After 1918, when the Japanese immigration to the Philippines set in, most Americans sold their land to the Nipponese or hired Japanese as farm managers. So, when the invasion came in 1941, the Japanese found 20,000 of their countrymen already settled in and familiar with Mindanao roads, resources, and the whereabouts of Americans on the island. Japanese who worked in the fields went into the ranks when the Japanese Army came. This was long-range planning by the Japanese.
From the Philippine iron mines, ore was going to Japan at the rate of nearly 1,192,000 tons a year in pre-war times. On the Surigao Peninsula of Mindanao lies one of Asia's largest known iron deposits, estimated at 1 billion tons.
When the Philippine gold boom started in 1935 and the islands became one of the world's leading gold producers, prospectors flocked to Mindanao and by 1941, the Philippine Islands had become one of the world's greatest gold producing regions. The Japanese would end up working these gold mines for over 3-1/2 years while they occupied the islands.
Just before noon on December 8, 1941, Japanese bombers destroyed half of the U.S. Army Air Force on the ground at Clark Field, north of Manila and seized air superiority over the Philippines. The Japanese seized the southern Philippines not only for the iron and gold mines, but also for it's strategic location. There they massed naval forces at Davao for the invasion of the Dutch East Indies.
Of all the materials Japan's Merchant Marines brought to the homeland, none was more crucial than oil. In fact, the main reason the Japanese went to war was because of the oil embargo against them. As the Japanese war machine continued to steamroll through countries, the Japanese turned their eyes to the extensive oil fields of the Dutch East Indies. In 1940, the Dutch colony produced just under 8 million tons of petroleum. In 1941, Japanese planners expected the Dutch and British to demolish these walls as they retreated. The Japanese managed to restore production up to 78% of 1940 levels in two years. Tankers brought in 82% of the petroleum needed to drive the Imperial Army and Navy. The Japanese knew they needed a quick victory or all would be lost. The length of the war and the increasing U.S. submarine attacks on merchant ships and tankers stopped the flow of oil and slowed down a fast-moving Japan.
Warned by Pearl Harbor code breakers of Yamamotos' coming invasion in 1942 at Midway, the U.S. forces prepared an ambush on the Japanese fleet. The U.S. striking force managed to sink major carriers and heavy cruisers, resulting in an American victory. The battle of Midway in June 1942 turned the tide of the war.
Japan's hope of winning the war began to slip from their grasp.

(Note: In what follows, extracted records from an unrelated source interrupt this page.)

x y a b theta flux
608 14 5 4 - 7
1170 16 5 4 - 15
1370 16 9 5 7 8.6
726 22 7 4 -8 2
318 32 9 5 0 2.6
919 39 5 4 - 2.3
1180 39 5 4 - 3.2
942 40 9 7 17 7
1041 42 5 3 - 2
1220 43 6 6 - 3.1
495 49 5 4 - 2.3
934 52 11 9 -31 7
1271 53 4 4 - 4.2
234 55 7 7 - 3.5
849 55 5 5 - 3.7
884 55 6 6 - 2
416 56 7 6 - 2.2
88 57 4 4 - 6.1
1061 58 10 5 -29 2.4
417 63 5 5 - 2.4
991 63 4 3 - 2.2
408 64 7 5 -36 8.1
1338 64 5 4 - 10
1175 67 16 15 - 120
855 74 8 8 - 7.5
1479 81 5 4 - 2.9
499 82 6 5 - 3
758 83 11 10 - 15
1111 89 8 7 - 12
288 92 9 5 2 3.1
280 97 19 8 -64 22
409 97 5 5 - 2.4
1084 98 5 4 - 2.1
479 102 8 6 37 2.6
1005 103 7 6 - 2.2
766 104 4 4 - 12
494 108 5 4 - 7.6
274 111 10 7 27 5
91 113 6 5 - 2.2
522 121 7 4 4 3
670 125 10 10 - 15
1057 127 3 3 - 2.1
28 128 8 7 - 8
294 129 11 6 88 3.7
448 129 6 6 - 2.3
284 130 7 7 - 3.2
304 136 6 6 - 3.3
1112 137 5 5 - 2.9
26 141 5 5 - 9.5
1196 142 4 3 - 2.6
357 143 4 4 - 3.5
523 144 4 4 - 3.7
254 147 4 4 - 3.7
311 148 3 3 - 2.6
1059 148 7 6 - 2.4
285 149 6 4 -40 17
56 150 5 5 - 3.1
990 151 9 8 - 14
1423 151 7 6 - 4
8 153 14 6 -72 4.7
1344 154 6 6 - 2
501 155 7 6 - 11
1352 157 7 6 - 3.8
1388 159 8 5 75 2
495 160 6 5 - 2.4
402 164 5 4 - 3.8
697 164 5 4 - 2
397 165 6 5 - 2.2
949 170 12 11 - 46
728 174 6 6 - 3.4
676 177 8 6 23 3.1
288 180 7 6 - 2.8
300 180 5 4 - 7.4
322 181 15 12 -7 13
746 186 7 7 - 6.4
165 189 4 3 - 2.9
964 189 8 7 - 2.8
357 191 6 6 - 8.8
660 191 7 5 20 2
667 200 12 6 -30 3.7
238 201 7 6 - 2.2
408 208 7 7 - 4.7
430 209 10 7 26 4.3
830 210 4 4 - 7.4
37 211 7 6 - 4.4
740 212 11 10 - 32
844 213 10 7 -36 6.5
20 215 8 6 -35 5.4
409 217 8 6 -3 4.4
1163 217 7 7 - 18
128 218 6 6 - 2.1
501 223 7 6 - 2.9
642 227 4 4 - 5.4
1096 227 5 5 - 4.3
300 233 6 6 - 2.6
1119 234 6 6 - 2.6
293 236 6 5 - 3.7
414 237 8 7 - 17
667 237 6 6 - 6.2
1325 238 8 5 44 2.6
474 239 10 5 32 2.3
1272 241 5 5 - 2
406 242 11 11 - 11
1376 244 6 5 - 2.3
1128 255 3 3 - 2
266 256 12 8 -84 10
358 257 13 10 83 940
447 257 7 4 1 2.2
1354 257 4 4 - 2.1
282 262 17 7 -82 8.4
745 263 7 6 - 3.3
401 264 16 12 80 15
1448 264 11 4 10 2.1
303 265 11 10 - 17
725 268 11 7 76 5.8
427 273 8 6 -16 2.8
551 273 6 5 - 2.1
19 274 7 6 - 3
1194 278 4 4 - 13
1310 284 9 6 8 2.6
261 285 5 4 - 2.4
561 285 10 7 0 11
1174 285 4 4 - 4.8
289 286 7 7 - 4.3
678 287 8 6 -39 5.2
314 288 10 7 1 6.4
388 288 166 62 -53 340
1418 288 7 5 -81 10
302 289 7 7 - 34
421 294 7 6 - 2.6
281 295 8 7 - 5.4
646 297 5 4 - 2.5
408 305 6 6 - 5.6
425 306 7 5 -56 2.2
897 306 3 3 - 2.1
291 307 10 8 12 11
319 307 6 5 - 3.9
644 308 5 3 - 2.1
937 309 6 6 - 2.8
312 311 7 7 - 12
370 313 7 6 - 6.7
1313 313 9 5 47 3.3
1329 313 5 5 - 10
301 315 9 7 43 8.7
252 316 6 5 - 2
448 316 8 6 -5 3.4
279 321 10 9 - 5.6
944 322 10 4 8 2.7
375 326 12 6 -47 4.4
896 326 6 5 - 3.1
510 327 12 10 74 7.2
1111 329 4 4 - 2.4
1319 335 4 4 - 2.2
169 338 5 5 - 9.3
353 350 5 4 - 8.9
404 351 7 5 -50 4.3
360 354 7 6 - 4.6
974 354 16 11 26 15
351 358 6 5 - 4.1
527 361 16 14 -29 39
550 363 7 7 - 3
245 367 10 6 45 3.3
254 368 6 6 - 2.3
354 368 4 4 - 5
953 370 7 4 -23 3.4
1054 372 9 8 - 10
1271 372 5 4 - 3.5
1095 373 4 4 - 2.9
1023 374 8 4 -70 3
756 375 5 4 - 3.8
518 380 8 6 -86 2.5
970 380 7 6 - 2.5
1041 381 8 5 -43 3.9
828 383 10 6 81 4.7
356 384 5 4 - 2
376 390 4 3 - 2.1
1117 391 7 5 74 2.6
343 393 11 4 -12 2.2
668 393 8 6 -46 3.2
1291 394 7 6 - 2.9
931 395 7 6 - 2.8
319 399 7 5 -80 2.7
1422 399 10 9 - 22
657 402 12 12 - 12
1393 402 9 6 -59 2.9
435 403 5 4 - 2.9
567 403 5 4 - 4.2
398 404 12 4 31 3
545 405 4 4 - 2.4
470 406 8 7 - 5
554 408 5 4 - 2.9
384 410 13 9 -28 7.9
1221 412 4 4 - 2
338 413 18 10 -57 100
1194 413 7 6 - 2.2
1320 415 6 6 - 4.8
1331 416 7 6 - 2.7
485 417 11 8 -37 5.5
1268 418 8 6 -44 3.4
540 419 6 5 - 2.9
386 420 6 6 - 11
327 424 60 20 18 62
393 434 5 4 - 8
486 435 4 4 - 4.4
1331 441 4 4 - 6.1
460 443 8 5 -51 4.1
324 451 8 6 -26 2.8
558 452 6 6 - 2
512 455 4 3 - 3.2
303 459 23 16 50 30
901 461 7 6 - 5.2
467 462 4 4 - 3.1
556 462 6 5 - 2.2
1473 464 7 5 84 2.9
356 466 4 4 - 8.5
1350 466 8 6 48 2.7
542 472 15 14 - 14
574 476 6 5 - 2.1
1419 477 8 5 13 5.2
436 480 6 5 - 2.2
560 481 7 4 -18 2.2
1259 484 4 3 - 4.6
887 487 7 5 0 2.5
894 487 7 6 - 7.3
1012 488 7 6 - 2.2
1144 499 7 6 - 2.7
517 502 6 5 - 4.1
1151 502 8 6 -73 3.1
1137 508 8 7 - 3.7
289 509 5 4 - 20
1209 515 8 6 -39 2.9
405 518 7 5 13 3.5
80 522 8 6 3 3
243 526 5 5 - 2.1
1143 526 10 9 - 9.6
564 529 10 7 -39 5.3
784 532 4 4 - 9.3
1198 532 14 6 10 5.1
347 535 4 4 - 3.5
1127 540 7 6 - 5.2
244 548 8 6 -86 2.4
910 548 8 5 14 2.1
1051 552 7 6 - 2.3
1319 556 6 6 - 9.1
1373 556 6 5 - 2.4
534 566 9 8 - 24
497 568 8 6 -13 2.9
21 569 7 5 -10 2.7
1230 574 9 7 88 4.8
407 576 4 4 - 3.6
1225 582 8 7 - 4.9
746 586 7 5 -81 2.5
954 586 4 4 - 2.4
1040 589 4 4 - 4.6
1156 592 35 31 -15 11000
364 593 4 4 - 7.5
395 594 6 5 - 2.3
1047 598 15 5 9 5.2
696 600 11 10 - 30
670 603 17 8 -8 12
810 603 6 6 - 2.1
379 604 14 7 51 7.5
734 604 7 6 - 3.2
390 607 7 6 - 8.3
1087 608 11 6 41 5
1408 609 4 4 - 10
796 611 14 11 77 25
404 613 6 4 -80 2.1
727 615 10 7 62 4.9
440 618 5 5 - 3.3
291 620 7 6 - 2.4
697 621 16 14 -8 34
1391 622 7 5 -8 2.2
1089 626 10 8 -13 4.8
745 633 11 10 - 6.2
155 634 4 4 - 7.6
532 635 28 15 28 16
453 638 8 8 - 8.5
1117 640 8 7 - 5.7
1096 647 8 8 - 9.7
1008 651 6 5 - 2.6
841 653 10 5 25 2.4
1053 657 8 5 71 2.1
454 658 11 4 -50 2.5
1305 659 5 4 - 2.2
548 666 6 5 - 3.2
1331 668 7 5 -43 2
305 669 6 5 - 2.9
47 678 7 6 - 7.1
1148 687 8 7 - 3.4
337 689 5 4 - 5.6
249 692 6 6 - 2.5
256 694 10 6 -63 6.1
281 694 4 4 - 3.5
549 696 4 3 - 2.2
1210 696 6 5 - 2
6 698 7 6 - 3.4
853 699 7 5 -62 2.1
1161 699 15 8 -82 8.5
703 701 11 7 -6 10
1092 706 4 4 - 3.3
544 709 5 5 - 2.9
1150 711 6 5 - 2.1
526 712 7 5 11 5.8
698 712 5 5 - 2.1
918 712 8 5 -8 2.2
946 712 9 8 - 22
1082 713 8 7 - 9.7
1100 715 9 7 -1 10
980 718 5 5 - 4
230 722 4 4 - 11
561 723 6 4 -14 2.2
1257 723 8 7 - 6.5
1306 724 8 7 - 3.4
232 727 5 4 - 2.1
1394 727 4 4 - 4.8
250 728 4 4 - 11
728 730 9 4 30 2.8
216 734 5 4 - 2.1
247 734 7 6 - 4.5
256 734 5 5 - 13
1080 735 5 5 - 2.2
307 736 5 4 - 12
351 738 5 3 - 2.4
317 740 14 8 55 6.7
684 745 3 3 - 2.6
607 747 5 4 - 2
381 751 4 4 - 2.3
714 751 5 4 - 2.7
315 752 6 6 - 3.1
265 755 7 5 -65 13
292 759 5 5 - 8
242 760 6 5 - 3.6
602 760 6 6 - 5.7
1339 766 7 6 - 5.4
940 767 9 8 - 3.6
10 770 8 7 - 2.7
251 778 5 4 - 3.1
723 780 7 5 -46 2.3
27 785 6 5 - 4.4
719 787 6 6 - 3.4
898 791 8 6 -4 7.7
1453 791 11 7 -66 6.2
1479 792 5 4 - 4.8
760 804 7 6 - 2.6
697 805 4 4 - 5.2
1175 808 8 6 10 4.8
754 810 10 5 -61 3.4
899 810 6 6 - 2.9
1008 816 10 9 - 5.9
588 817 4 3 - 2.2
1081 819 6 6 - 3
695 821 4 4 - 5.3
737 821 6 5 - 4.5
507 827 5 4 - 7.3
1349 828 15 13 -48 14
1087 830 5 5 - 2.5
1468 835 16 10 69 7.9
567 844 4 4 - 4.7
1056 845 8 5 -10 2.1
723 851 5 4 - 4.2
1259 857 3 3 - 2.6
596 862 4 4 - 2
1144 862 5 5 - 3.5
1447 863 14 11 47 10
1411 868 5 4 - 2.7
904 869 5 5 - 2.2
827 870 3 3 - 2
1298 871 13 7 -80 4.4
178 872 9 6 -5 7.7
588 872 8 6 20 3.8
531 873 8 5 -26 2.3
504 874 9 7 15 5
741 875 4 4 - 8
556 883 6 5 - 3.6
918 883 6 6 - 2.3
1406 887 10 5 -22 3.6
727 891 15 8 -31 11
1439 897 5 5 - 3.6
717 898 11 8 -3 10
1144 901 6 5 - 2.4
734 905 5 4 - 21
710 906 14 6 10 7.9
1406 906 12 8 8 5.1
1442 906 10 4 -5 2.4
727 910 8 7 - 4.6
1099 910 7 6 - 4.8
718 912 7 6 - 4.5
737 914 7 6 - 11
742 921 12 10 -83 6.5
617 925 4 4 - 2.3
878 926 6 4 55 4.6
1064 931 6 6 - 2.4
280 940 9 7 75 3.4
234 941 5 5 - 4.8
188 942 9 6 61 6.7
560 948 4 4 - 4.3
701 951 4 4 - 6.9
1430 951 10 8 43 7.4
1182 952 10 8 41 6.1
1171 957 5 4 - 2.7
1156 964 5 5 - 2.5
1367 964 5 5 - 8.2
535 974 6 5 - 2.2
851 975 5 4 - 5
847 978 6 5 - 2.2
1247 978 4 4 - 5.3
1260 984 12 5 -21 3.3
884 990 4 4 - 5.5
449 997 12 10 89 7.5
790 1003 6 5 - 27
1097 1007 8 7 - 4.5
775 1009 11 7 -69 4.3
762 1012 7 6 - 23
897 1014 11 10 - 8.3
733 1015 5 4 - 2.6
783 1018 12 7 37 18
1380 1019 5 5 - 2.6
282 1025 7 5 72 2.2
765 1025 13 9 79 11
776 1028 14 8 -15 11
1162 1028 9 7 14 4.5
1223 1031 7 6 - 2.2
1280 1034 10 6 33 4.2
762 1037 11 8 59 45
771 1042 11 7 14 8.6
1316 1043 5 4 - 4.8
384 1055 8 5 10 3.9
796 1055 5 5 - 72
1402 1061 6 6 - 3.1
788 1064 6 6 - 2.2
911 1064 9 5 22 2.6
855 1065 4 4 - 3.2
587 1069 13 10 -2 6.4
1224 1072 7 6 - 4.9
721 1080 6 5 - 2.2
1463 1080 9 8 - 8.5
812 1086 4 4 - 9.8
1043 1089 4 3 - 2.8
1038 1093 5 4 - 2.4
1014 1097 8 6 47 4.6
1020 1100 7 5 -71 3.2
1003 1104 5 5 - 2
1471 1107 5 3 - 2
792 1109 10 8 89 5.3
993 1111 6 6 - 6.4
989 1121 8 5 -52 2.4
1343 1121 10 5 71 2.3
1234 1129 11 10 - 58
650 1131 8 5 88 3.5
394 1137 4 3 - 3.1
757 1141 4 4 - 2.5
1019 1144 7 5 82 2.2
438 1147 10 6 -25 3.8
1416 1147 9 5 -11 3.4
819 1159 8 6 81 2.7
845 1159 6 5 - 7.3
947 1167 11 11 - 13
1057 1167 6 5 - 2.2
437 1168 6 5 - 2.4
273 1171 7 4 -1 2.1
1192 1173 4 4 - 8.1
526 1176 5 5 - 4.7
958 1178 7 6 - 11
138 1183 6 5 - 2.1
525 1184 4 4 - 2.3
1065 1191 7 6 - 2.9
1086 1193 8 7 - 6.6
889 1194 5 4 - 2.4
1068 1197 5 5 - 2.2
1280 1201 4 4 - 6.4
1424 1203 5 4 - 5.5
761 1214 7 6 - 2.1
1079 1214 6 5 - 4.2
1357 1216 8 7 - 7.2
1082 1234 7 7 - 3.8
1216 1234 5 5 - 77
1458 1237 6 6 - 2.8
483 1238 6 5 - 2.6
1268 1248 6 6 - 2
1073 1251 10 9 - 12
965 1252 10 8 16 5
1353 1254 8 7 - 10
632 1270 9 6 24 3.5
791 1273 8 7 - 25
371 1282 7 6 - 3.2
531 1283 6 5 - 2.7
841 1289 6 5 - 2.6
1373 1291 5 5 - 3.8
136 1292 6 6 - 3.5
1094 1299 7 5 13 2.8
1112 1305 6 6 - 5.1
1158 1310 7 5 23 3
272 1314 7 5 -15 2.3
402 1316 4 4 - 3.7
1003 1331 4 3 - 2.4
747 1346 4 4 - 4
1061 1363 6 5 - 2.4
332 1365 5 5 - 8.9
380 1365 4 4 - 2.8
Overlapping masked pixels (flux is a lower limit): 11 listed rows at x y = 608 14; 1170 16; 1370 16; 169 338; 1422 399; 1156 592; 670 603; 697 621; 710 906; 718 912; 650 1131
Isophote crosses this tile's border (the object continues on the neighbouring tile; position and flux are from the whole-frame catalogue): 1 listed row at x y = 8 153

U.S. forces continued to sink merchant ships and tankers, causing Japan's war vessels to be used in moving much needed natural resources. Until 1942, the loot of conquered nations was shipped directly to Japan; after that, the pressure from American Naval forces in the Pacific caused the loot to be shipped to the Philippines for safekeeping. The Philippines offered a safe repository for the gold. An elite Japanese engineering battalion systematically buried the accumulated fortune throughout the Philippines, in hundreds of different locations in order to protect this huge hoard of gold. General "Tiger of Malaya" Yamashita, whose name was given to the buried treasure, surrendered on August 15, 1945 in the Philippines, after loosing 200 thousand men. General Tomoyuki Yamashita was hanged in 1946 for war crimes. In truth, General MacArthur was taking revenge on what was probably the best general the Japanese had, for the humiliation the Japanese had caused him early in the war.
Admiral Kodama, a member of the Dark Ocean Society, in charge of looting all the conquered countries and the real force behind the burial of the treasure, paid a $200 million bribe (in gold bullion) to the OSS and was released, as well as about 50 of his closest friends and allies. He returned years later to the Philippines to retrieve some of the buried gold.